(Data shown)
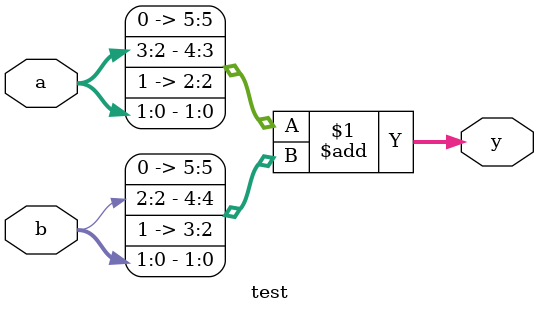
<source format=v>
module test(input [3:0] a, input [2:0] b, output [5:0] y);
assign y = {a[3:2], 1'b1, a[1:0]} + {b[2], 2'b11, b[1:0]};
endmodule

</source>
(End Data shown)
### What is being asked
Please set the data above down exactly, with the pictures removed.

### Result of the task
<source format=v>
module test(input [3:0] a, input [2:0] b, output [5:0] y);
assign y = {a[3:2], 1'b1, a[1:0]} + {b[2], 2'b11, b[1:0]};
endmodule

</source>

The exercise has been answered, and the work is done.